> [INSTRUCTIONS FOR THE TASK] Please filter the data down to the lines that include the word "Везувий" and copy them.

(Saved data entries)

◆ ◆ ◆ ◆ ◆

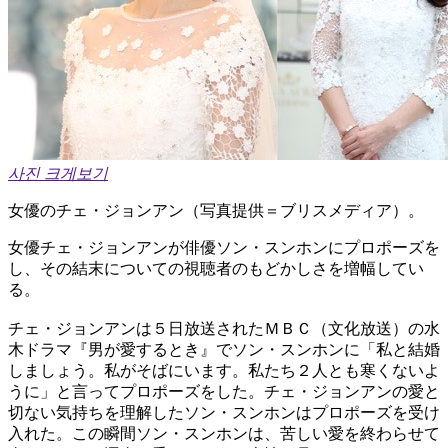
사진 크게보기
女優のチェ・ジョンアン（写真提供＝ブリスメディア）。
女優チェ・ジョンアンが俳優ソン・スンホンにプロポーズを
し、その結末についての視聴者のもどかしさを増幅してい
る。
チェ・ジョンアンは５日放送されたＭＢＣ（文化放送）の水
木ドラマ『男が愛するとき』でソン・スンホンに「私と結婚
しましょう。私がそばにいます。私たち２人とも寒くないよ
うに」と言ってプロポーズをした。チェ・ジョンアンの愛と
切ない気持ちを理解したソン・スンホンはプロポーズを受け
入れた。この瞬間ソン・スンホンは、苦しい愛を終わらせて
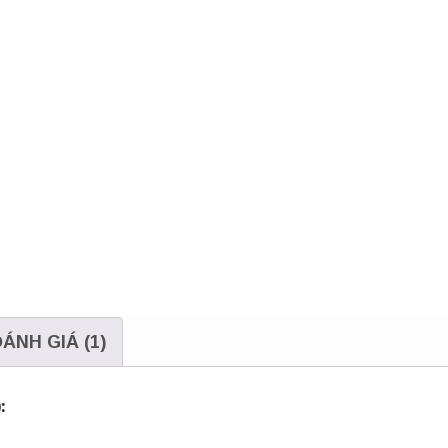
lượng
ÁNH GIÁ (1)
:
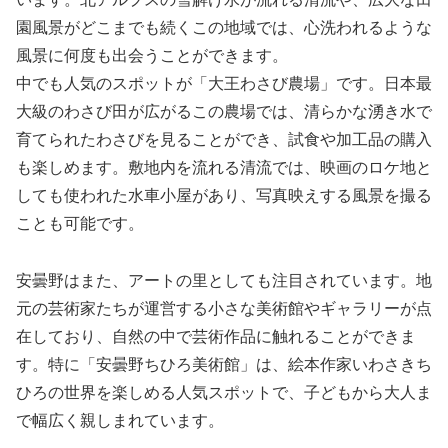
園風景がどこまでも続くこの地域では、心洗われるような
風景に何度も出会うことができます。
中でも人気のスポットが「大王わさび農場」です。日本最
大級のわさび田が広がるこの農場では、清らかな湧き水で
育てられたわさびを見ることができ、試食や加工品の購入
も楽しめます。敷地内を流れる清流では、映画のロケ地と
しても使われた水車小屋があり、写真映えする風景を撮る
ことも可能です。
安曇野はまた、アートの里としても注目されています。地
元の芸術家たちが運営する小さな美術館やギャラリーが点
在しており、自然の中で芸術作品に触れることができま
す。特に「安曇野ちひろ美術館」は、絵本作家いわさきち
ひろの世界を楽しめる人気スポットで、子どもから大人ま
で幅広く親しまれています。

◆ ◆ ◆ ◆ ◆

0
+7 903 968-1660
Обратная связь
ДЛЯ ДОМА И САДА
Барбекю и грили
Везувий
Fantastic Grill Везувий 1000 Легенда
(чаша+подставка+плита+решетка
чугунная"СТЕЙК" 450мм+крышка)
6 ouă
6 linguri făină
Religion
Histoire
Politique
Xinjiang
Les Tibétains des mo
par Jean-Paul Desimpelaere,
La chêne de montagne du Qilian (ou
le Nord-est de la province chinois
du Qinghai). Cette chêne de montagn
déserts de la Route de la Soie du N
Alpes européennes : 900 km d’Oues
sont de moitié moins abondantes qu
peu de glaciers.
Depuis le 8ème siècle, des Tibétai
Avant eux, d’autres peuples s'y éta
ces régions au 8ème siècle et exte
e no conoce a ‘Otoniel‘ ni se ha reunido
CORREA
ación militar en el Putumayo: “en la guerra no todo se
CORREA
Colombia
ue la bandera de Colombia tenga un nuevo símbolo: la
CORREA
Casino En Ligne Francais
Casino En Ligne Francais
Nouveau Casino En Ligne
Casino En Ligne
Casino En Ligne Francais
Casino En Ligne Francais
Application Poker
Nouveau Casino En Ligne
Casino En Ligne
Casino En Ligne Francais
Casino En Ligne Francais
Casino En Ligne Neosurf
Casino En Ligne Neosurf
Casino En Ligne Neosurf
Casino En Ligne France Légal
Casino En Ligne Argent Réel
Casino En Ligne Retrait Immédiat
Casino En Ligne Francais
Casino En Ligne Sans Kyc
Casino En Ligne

◆ ◆ ◆ ◆ ◆

> [EXERCISE OUTPUT]
Везувий
Fantastic Grill Везувий 1000 Легенда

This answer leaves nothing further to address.